Why plaque removal has not worked

This framework explains a puzzle that has frustrated the field for years. If a-beta plaques cause Alzheimer's, then removing them should help. But drugs that clear extracellular plaques have shown, at best, modest clinical benefits. Julian's model suggests why: the plaques that form outside cells may not be the problem. The damage happens inside neurons, where a-beta competes with tau for microtubule binding. Clearing plaques from between cells does nothing to address the competition happening within them.

The model also fits with what we know about aging. The brain's internal recycling system - a process called autophagy - normally clears proteins like a-beta from inside cells. Autophagy slows with age. If a-beta clearance declines in older adults, the protein accumulates inside neurons and begins outcompeting tau at microtubule binding sites. This could explain why Alzheimer's risk climbs so sharply with age even in people without genetic risk factors.

Lithium, microtubules, and a consistent picture

Several otherwise disconnected observations click into place under this model. Recent epidemiological studies have found that lithium exposure correlates with lower Alzheimer's risk. Previous laboratory work showed that lithium stabilizes microtubules. If the disease begins with microtubule destabilization caused by tau displacement, then a drug that reinforces microtubules could counteract the damage - which is exactly what the lithium data suggest.

The model also explains why both a-beta and tau buildup are required for an Alzheimer's diagnosis. In Julian's framework, the two proteins are not independent pathologies but participants in a single process: a-beta displaces tau, tau aggregates, microtubules collapse, neurons degenerate.

What remains unproven

The binding competition was demonstrated in controlled laboratory conditions using purified proteins and isolated microtubules. Whether the same competition occurs at relevant concentrations inside living human neurons has not been shown. The intracellular environment is crowded with other proteins, and binding dynamics in a test tube do not always predict behavior in a cell.

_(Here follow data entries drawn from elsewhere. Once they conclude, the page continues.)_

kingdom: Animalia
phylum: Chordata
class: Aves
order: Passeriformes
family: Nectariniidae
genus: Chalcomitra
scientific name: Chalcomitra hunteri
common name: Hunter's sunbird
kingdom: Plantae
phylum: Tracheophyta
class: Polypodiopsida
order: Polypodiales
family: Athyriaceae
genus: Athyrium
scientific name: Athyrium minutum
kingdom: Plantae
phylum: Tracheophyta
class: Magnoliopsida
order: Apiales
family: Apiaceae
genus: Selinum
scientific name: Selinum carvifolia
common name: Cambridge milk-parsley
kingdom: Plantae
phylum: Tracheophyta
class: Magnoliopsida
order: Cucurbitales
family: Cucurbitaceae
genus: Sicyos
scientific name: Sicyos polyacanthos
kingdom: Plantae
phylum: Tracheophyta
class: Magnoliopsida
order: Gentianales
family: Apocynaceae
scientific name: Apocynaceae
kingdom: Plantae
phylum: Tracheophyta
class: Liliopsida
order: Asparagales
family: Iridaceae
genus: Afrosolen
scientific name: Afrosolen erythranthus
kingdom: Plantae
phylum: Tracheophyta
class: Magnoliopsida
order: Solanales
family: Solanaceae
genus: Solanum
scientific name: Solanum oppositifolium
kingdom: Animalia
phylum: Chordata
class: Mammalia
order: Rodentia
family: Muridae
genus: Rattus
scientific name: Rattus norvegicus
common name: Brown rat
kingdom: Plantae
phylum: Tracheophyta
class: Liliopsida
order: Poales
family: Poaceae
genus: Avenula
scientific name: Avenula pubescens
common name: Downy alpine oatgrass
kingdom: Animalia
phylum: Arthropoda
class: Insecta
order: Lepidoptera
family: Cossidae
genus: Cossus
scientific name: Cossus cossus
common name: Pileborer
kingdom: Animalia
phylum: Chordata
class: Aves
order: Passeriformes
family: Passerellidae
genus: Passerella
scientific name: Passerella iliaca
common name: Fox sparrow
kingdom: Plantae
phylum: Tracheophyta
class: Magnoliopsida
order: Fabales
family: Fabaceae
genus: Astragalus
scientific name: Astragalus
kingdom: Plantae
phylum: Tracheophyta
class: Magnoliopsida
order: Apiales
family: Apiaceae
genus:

The model is also, at this stage, a hypothesis supported by biophysical data rather than a clinically validated mechanism. Demonstrating that a-beta displaces tau from microtubules in animal models of Alzheimer's - and that preventing that displacement slows disease progression - would be the next critical test.

Julian acknowledged that the work is primarily about connecting existing findings into a coherent framework. "This idea helps make sense of many results that previously seemed unrelated," he said. "It gives us a clearer picture of what may be going wrong inside neurons and where new treatments might start."

If the hypothesis holds, the therapeutic target shifts from clearing protein aggregates to preventing a-beta from reaching microtubules in the first place - or strengthening the microtubule-tau interaction so that a-beta cannot displace it. Both are druggable strategies, and neither has been seriously pursued.